Today's Denver Post has this article:
Heavy infant in Grand Junction denied health insurance.

Read the whole article here, but wow...just wow, wow, wow. Can insurance companies *really* get away with this?

I've posted the first few grafs below just to give you a taste. I wonder if I would have been denied insurance as a baby if this was common back in then? I wasn't one of those 14-pounds at birth kids, but certainly I tipped the scales on the high end.

It's one thing to demonize overweight adults -- and teens..well, don't get me started. They have their own particular hell. But children? Babies? Are you kidding me? And to have it done by an entire industry? This is getting way out of control.

DENVER POST: Alex Lange is a chubby, dimpled, healthy and happy 4-month-old.

But in the cold, calculating numbered charts of insurance companies, he is fat. That's why he is being turned down for health insurance. And that's why he is a weighty symbol of a problem in the health care reform debate.

Insurance companies can turn down people with pre-existing conditions who aren't covered in a group health care plan.

Alex's pre-existing condition — "obesity" — makes him a financial risk. Health insurance reform measures are trying to do away with such denials that come from a process called "underwriting."

By the numbers, Alex is in the 99th percentile for height and weight for babies his age. Insurers don't take babies above the 95th percentile, no matter how healthy they are otherwise.

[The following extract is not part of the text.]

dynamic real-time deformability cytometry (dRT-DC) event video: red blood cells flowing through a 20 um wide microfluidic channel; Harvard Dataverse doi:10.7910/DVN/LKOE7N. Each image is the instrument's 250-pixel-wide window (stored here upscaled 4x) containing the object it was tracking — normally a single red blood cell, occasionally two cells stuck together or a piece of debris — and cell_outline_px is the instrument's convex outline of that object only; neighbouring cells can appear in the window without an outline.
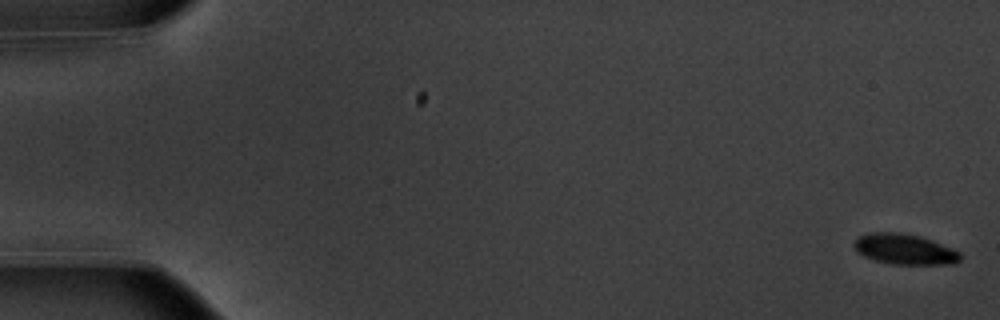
{"species": "common noctule bat (a hibernating species)", "species_latin": "Nyctalus noctula", "temperature_condition": "warm", "stored_images_in_passage": 18, "camera_frame_rate_fps": 3000, "um_per_image_px": 0.085, "animal": {"sex": "male", "body_mass_g": 20.1, "forearm_length_mm": 53.5}, "frame": {"image": 1, "passage_image": 1, "time_ms": 0.0, "image_size_px": [1000, 320], "cell_outline_px": [[960, 260], [952, 264], [892, 264], [876, 260], [864, 256], [856, 252], [856, 240], [860, 236], [868, 232], [900, 232], [920, 236], [932, 240], [952, 248], [960, 252]], "centroid_in_image_um": [76.91, 21.18], "position_along_channel_um": 8.1, "area_um2": 18.73}}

This is the paragraph that really gets me. So...he's a healthy, hungry kid who happens to be taller and weigh more than the so-called "norm," (whatever that is) and so therefore he can be denied health insurance. HOW IS THAT LEGAL??????

1 comment:

  1. It is very frustrating, isn't it? These charts really make me aggravated. According to every insurance chart I am still at the high end of the overweight range, and I am nearly obese. I don't think that is where I am at right now at all. It just goes to show the inaccuracy of these charts.